The research is thorough and the text is written in a manner that is easy to follow and digest. I think anyone looking for a solid foundation of strength should start with this guide.
6 of 6 people found the following review helpful
The concept of improving your muscles without weights or machines is appealing. It removes major excuses for not exercising and allows you to workout anywhere, at your convenience.
However, I had the impression that "Bodyweight Strength Training" would require no equipment. That isn't exactly the case. Many exercises use furniture and structural items of your house to replace gym equipment. Think of hanging off the rafters as a monkey.
Various exercises use a vertical pole, chairs, large boxes or a weight bench, open rafters, a sturdy door or a chin-up bar, a step stool and a table.

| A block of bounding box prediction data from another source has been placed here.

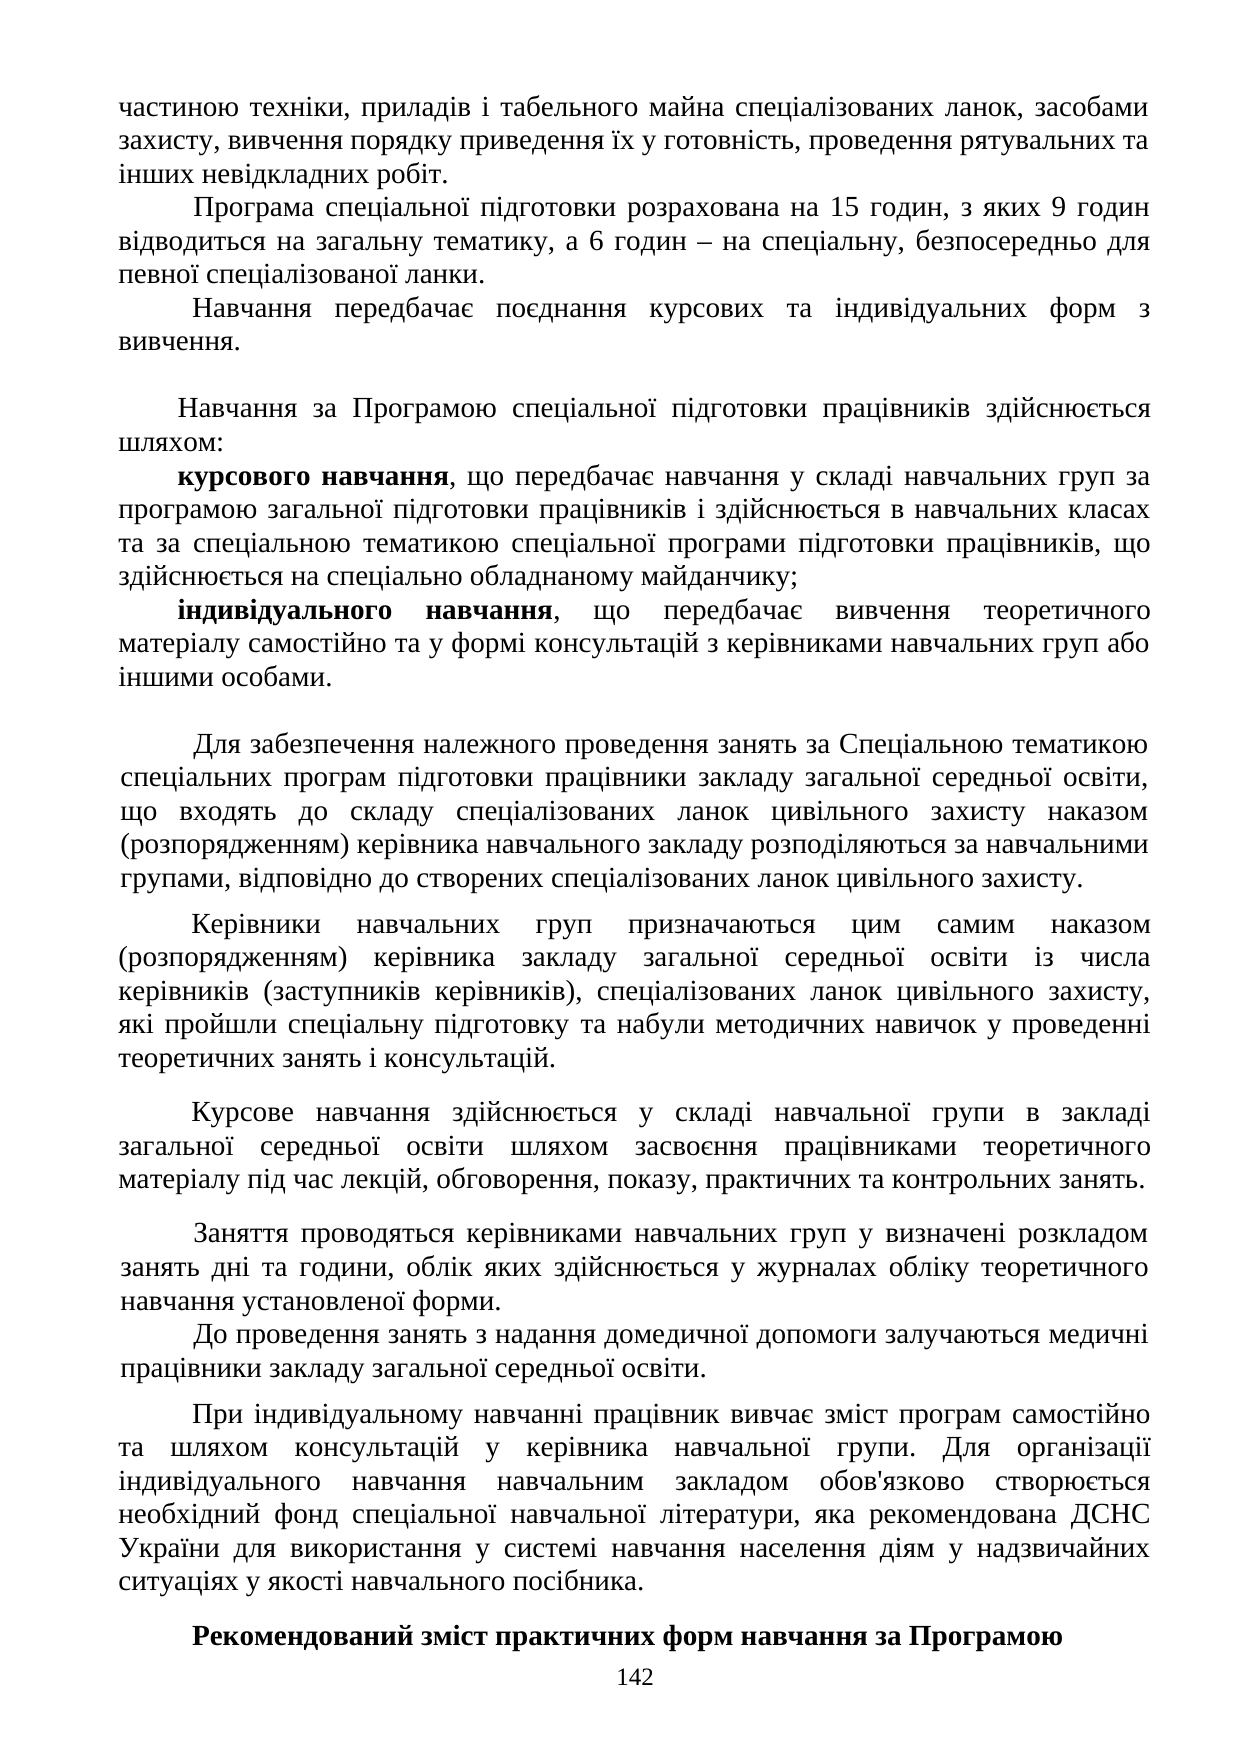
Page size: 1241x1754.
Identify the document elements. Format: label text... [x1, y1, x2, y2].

text Керівники навчальних груп призначаються цим самим наказом (розпорядженням) керівника закладу загальної середньої освіти із числа керівників (заступників керівників), спеціалізованих ланок цивільного захисту, які пройшли спеціальну підготовку та набули методичних навичок у проведенні теоретичних занять і консультацій. [118, 906, 1152, 1074]
text Заняття проводяться керівниками навчальних груп у визначені розкладом занять дні та години, облік яких здійснюється у журналах обліку теоретичного навчання установленої форми. [120, 1216, 1149, 1316]
text курсового навчання, що передбачає навчання у складі навчальних груп за програмою загальної підготовки працівників і здійснюється в навчальних класах та за спеціальною тематикою спеціальної програми підготовки працівників, що здійснюється на спеціально обладнаному майданчику; [118, 458, 1152, 592]
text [118, 89, 1149, 189]
text Рекомендований зміст практичних форм навчання за Програмою [118, 1618, 1152, 1651]
text Для забезпечення належного проведення занять за Спеціальною тематикою спеціальних програм підготовки працівники закладу загальної середньої освіти, що входять до складу спеціалізованих ланок цивільного захисту наказом (розпорядженням) керівника навчального закладу розподіляються за навчальними групами, відповідно до створених спеціалізованих ланок цивільного захисту. [120, 726, 1149, 894]
text індивідуального навчання, що передбачає вивчення теоретичного матеріалу самостійно та у формі консультацій з керівниками навчальних груп або іншими особами. [118, 592, 1152, 692]
text При індивідуальному навчанні працівник вивчає зміст програм самостійно та шляхом консультацій у керівника навчальної групи. Для організації індивідуального навчання навчальним закладом обов'язково створюється необхідний фонд спеціальної навчальної літератури, яка рекомендована ДСНС України для використання у системі навчання населення діям у надзвичайних ситуаціях у якості навчального посібника. [118, 1396, 1152, 1597]
text Навчання передбачає поєднання курсових та індивідуальних форм з вивчення. [118, 290, 1152, 357]
text До проведення занять з надання домедичної допомоги залучаються медичні працівники закладу загальної середньої освіти. [120, 1316, 1149, 1383]
text Навчання за Програмою спеціальної підготовки працівників здійснюється шляхом: [118, 391, 1152, 458]
text Програма спеціальної підготовки розрахована на 15 годин, з яких 9 годин відводиться на загальну тематику, а 6 годин – на спеціальну, безпосередньо для певної спеціалізованої ланки. [118, 189, 1152, 290]
text Курсове навчання здійснюється у складі навчальної групи в закладі загальної середньої освіти шляхом засвоєння працівниками теоретичного матеріалу під час лекцій, обговорення, показу, практичних та контрольних занять. [118, 1094, 1152, 1195]
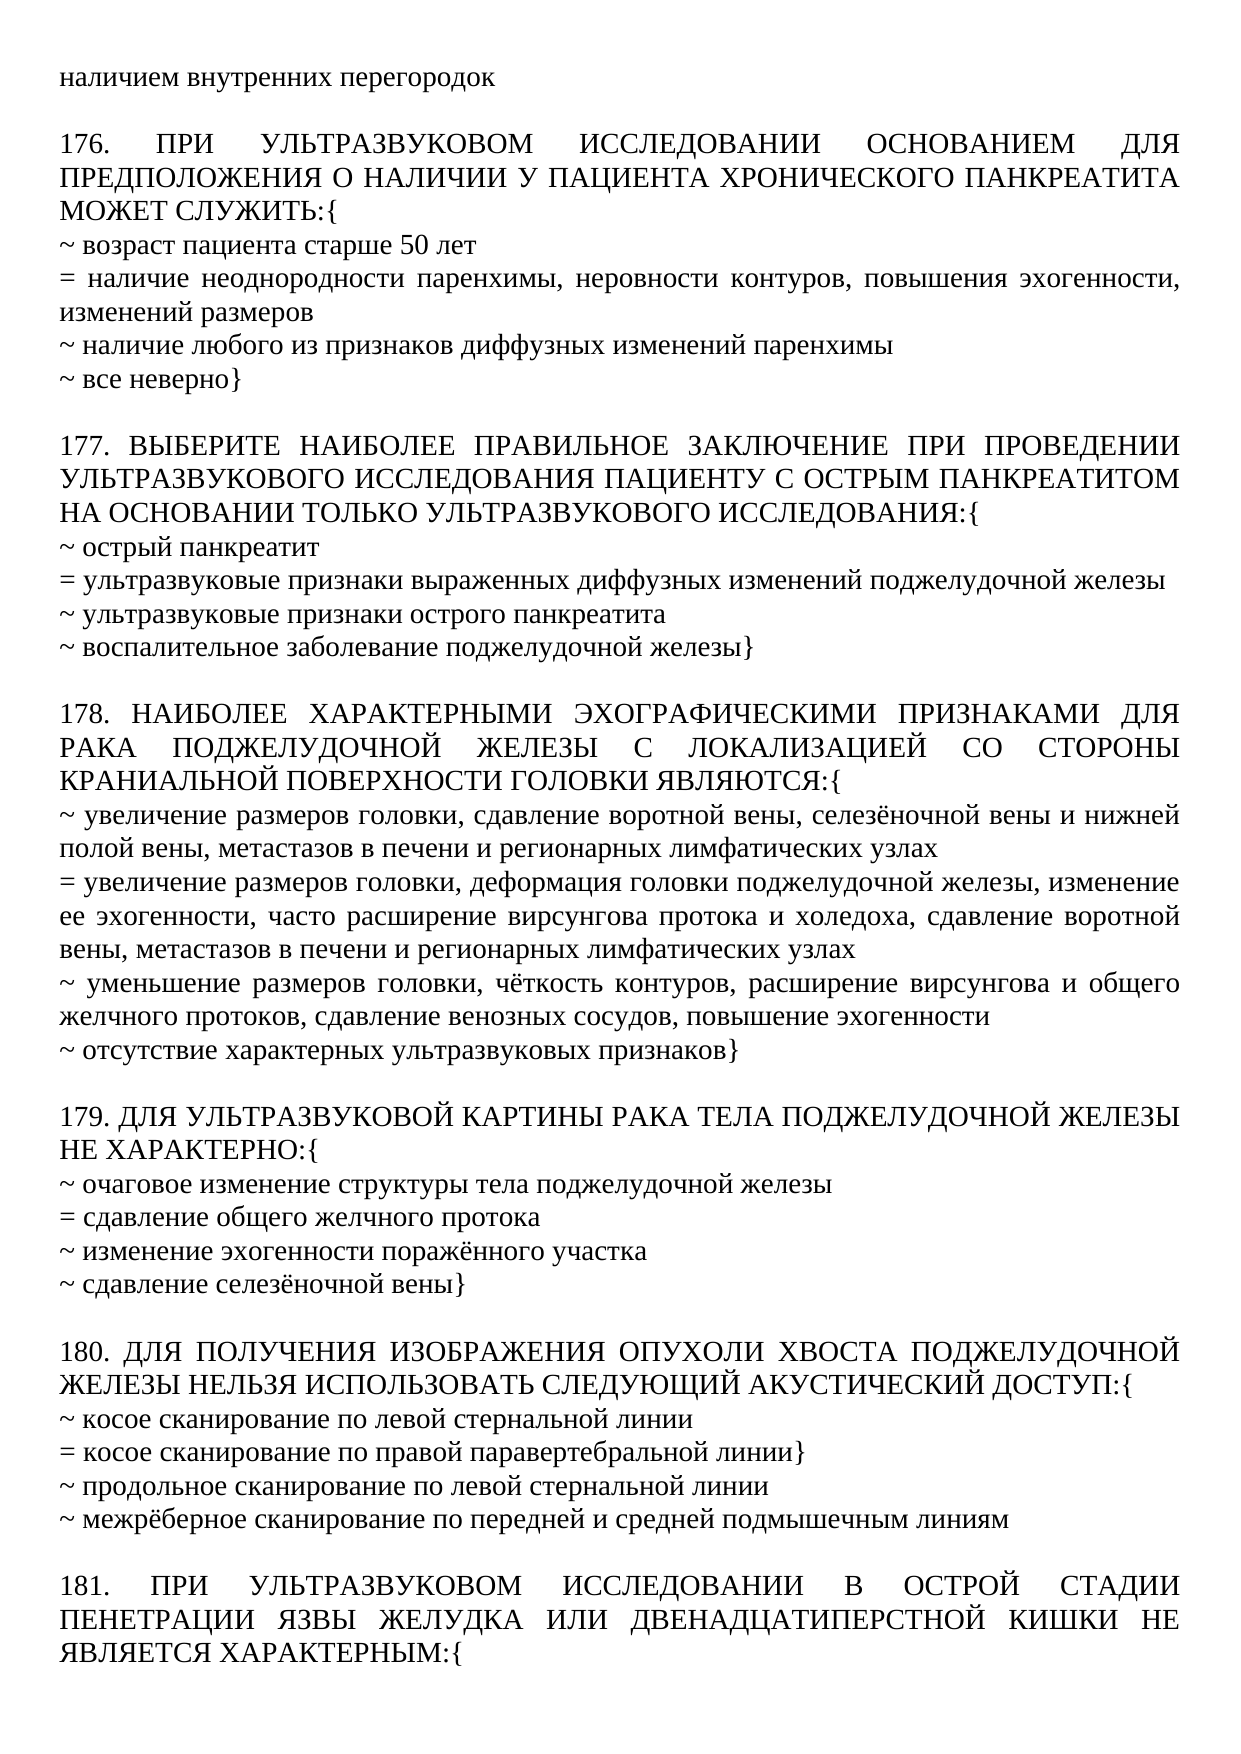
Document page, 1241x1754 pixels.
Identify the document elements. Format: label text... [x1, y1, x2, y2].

text ~ продольное сканирование по левой стернальной линии [59, 1468, 1181, 1501]
text ~ возраст пациента старше 50 лет [59, 227, 1181, 260]
text ~ косое сканирование по левой стернальной линии [59, 1401, 1181, 1434]
text ~ отсутствие характерных ультразвуковых признаков} [59, 1032, 1181, 1065]
text ~ увеличение размеров головки, сдавление воротной вены, селезёночной вены и нижней полой вены, метастазов в печени и регионарных лимфатических узлах [59, 797, 1181, 864]
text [59, 59, 1181, 93]
text ~ острый панкреатит [59, 529, 1181, 562]
text ~ наличие любого из признаков диффузных изменений паренхимы [59, 327, 1181, 361]
text ~ все неверно} [59, 361, 1181, 394]
text ~ воспалительное заболевание поджелудочной железы} [59, 629, 1181, 663]
text 179. ДЛЯ УЛЬТРАЗВУКОВОЙ КАРТИНЫ РАКА ТЕЛА ПОДЖЕЛУДОЧНОЙ ЖЕЛЕЗЫ НЕ ХАРАКТЕРНО:{ [59, 1099, 1181, 1166]
text = косое сканирование по правой паравертебральной линии} [59, 1434, 1181, 1468]
text 176. ПРИ УЛЬТРАЗВУКОВОМ ИССЛЕДОВАНИИ ОСНОВАНИЕМ ДЛЯ ПРЕДПОЛОЖЕНИЯ О НАЛИЧИИ У ПАЦИЕНТА ХРОНИЧЕСКОГО ПАНКРЕАТИТА МОЖЕТ СЛУЖИТЬ:{ [59, 126, 1181, 227]
text ~ изменение эхогенности поражённого участка [59, 1233, 1181, 1267]
text = ультразвуковые признаки выраженных диффузных изменений поджелудочной железы [59, 562, 1181, 596]
text ~ межрёберное сканирование по передней и средней подмышечным линиям [59, 1501, 1181, 1535]
text = наличие неоднородности паренхимы, неровности контуров, повышения эхогенности, изменений размеров [59, 260, 1181, 327]
text = увеличение размеров головки, деформация головки поджелудочной железы, изменение ее эхогенности, часто расширение вирсунгова протока и холедоха, сдавление воротной вены, метастазов в печени и регионарных лимфатических узлах [59, 864, 1181, 965]
text = сдавление общего желчного протока [59, 1199, 1181, 1233]
text 181. ПРИ УЛЬТРАЗВУКОВОМ ИССЛЕДОВАНИИ В ОСТРОЙ СТАДИИ ПЕНЕТРАЦИИ ЯЗВЫ ЖЕЛУДКА ИЛИ ДВЕНАДЦАТИПЕРСТНОЙ КИШКИ НЕ ЯВЛЯЕТСЯ ХАРАКТЕРНЫМ:{ [59, 1568, 1181, 1669]
text 177. ВЫБЕРИТЕ НАИБОЛЕЕ ПРАВИЛЬНОЕ ЗАКЛЮЧЕНИЕ ПРИ ПРОВЕДЕНИИ УЛЬТРАЗВУКОВОГО ИССЛЕДОВАНИЯ ПАЦИЕНТУ С ОСТРЫМ ПАНКРЕАТИТОМ НА ОСНОВАНИИ ТОЛЬКО УЛЬТРАЗВУКОВОГО ИССЛЕДОВАНИЯ:{ [59, 428, 1181, 529]
text ~ ультразвуковые признаки острого панкреатита [59, 596, 1181, 629]
text 180. ДЛЯ ПОЛУЧЕНИЯ ИЗОБРАЖЕНИЯ ОПУХОЛИ ХВОСТА ПОДЖЕЛУДОЧНОЙ ЖЕЛЕЗЫ НЕЛЬЗЯ ИСПОЛЬЗОВАТЬ СЛЕДУЮЩИЙ АКУСТИЧЕСКИЙ ДОСТУП:{ [59, 1334, 1181, 1401]
text ~ уменьшение размеров головки, чёткость контуров, расширение вирсунгова и общего желчного протоков, сдавление венозных сосудов, повышение эхогенности [59, 965, 1181, 1032]
text 178. НАИБОЛЕЕ ХАРАКТЕРНЫМИ ЭХОГРАФИЧЕСКИМИ ПРИЗНАКАМИ ДЛЯ РАКА ПОДЖЕЛУДОЧНОЙ ЖЕЛЕЗЫ С ЛОКАЛИЗАЦИЕЙ СО СТОРОНЫ КРАНИАЛЬНОЙ ПОВЕРХНОСТИ ГОЛОВКИ ЯВЛЯЮТСЯ:{ [59, 696, 1181, 797]
text ~ сдавление селезёночной вены} [59, 1267, 1181, 1300]
text ~ очаговое изменение структуры тела поджелудочной железы [59, 1166, 1181, 1199]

Sometimes you might be safer and better off using some gym equipment rather than furniture for exercising. Chairs can move while you are doing your scapular shrugs. You certainly don't want to misjudge the sturdiness of your door.
Exercises are grouped by body parts and designated with degree of difficulty, from one to four. This allows you to design a personalized exercise program or work on specific muscle groups.
The anatomical illustrations are wonderful. Using both men and women, the drawings depict the function of each exercise and clarify the movement. I own both Women's Strength Training Anatomy and Strength Training Anatomy, 3rd Edition(for men) by Frédéric Delavier, which also show exercises illustrated with people without skin. The Delavier books have better illustrations with much greater detail, but employ bands, free weights and machines in the exercises. I find the anatomical diagrams in all of these books extremely helpful when selecting and performing exercises.
I would like to see more explanation and guidance in how to do the exercises correctly, both for effectiveness and to avoid injury. There are many admonitions to "do this" or "don't do that, " omitting the "why" of the directive. For example, in performing the"Single-Leg Box Squat" you are told, "Don't let your knees cave in or out," but the reason for this instruction is missing. Proper form is critical in improving and protecting the body, and many of us need explicit and more detailed instruction.
The last chapter of "Bodyweight Strength Training" has useful advice in how to design a training program to meet your goals, including a chart of all the exercises and sample routines. I'm confident that this book can guide you to achieve your ideal body; it's just a matter of doing it . . .
6 of 6 people found the following review helpful
This is a great book that details a full variety of strength training exercises using only your body weight. While I prefer to use some actual weights for my strength training workouts, there are many times when they simply aren't available. The beauty of this particular book is that along with detailed information on how to perform each exercise, there are detailed color diagrams showing which muscles the particular exercise targets and works. Plus, there's a section in the back that goes through planning your workout so that you can develop your own routines and even to move up in challenging yourself.
when I'm traveling I rarely have access to a gym that has the weight equipment I need to complete my workouts. This book allows me to find comparable workouts that use just my body weight. With the well written instructions and advice on form, execution, and why/how bodyweight strength training is beneficial. It's a great addition to my library of fitness books and I plan to incorporate some of these exercises into my regular strength training routines.